Als Ovoid werden eiförmige dreidimensionale Körper bezeichnet. Auch abgerundete Rechtecke oder Trapeze, die in zweidimensionalen Tierdarstellungen oder Darstellungen humanoider Formen der Völker der Nordwestküste Nordamerikas, z. B. der Kwakiutl, Haida und Tlingit eine große Rolle spielen, werden so genannt. Diese auf die Kunst der Nordwestküstenvölker bezogene Begriffsverwendung wurde von Bill Holm geprägt.
Es gibt gemalte, geschnitzte und gewebte Ovoide. Gemalt wurde oft mit Pinseln aus Schweineborsten. Die Farbfolge unterliegt festen Regeln.
Gemalte Ovoide sind oben häufig mit dickem schwarzen konvexen Strich (formline) umgeben, unten ist der Strich meist dünner und gerade oder konkav. Die Ovoide haben daher häufig die Gestalt von Augenlidern. Die primäre formline besteht immer aus einer einzigen kontinuierlichen Linie. In deren Inneren befinden sich – oft getrennt durch farblose Aussparungen – farblich (meist rot) abgesetzte sekundäre ovoidale Formlinien, darin oft weitere tertiäre Linien, vor allem in U-Form.
Ovoide können so mit Gesichtern, Gesichtselementen (Händen, Füßen, Zähnen, Zungen, Ohren usw.) oder anderen Ovoiden gefüllt sein. Tierkörper werden häufig zu einer nichtlinearen Ansammlung von Ovoiden mit einem kompakten Außenumriss dekomponiert (siehe Abbildung).
Umgekehrt werden Ovoide zu komplexen Mustern zusammengesetzt, die eine Simultanperspektive auf verschiedene Aspekte eines Lebewesens oder einer mythischen Figur erzeugen. Sie können zusammenfließen und/oder sich überlappen. Die negativen Aussparungen in Ovoiden ergeben dabei oft neue Formen. Die Abstraktion der Motive macht ihre Interpretation schwierig.
In der Webkunst werden diese Muster z. T. mit Hilfe von Schablonen erzeugt. Auch bei der Bemalung von Kisten usw. werden gelegentlich Schablonen aus Birkenrinde benutzt.[1]
Ovoide und die anderen typischen Elemente der Nordwestküstenkultur wie Formlinien, gefüllte oder gespaltene U-förmige Flächen oder dicke S- und T-förmige Elemente werden auch als Nordwestküstenalphabet bezeichnet. Die kunstvolle Variation von Ovoid-Darstellungen hat sich in der Malerei der Nordwestküstenvölker bis heute erhalten und stellt eines ihrer „Markenzeichen“ dar.
Franz Boas wies darauf hin, dass die schwungvollen abwechslungsreich rhythmisierten Formlinien Assoziationen an den Tanz erwecken.[2] Claude Lévi-Strauss setzt die immense Fülle der so gestalteten Bildwerke in Relation zu der geringen Bevölkerungsdichte der Region, die unter einem Einwohner pro Quadratkilometer lag.[3]
Viel diskutiert wurde die Bedeutung des Ovoids auf dem Altarbild Pala Montefeltro des Piero della Francesca.

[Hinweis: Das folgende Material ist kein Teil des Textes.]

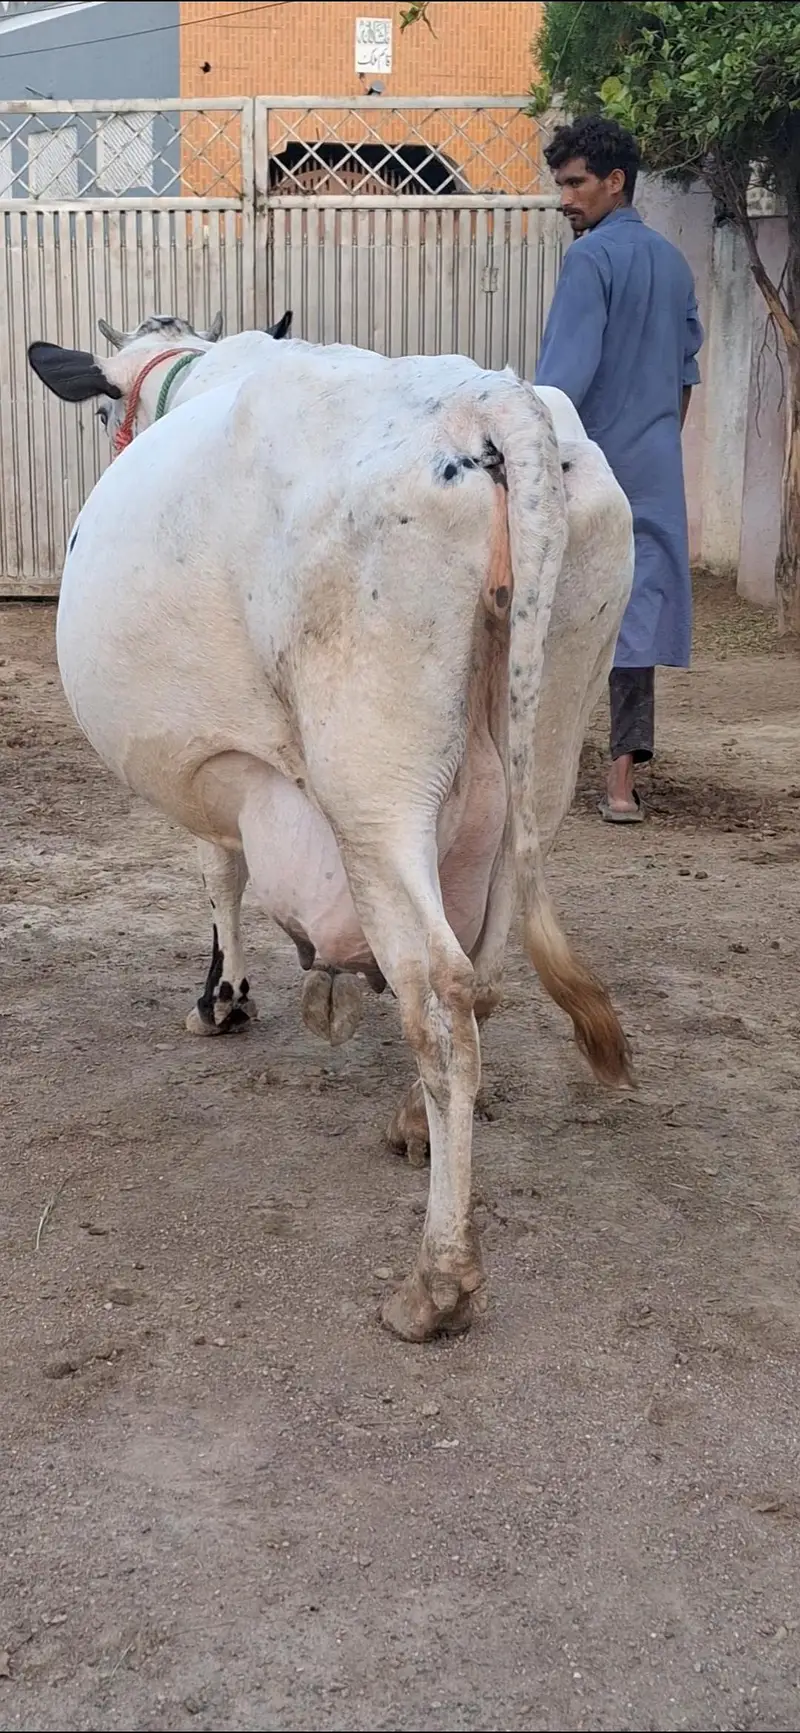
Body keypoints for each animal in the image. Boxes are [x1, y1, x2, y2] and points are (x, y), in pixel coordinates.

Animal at [27, 311, 635, 1342]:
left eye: (107, 410)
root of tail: (487, 398)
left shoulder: (212, 766)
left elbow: (220, 876)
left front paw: (221, 999)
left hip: (373, 785)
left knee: (441, 993)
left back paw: (438, 1278)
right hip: (544, 748)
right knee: (488, 967)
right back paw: (411, 1124)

Dabei handelt es sich vermutlich um ein Straußenei. Der Brauch, Straußeneier in Sakralbauten aufzuhängen, ist in der koptischen Kirche seit dem 13. Jahrhundert und ebenfalls bei armenischen, griechisch-orthodoxen, lateinischen und nestorianischen Christen sowie im Islam nachweisbar. Im alten Ägypten diente das Straußenei als Symbol für die Einheit der Welt. Die symbolische Bedeutung im Mittelalter bezog sich wohl auf das Verhalten des Straußenvogels zu seinen Eiern, was als Sinnbild für das Verhältnis des Menschen zu Gott aufgefasst wurde.[4] Das Straußenei wurde auch für Eierorakel verwendet. Später symbolisierte es Geburt, Leben und Auferstehung und fand so Einzug in österliche Bräuche.
Der rumänische Bildhauer Constantin Brâncuși (1876–1957) arbeitete wie andere expressionistische Künstler häufig mit ovoiden Grundformen.
Die Skulptur Komposition aus dem Ovoid von Georges Vantongerloo (1918) besteht aus rechteckigen Holzklötzern und hat nicht die Form eines Ovoids.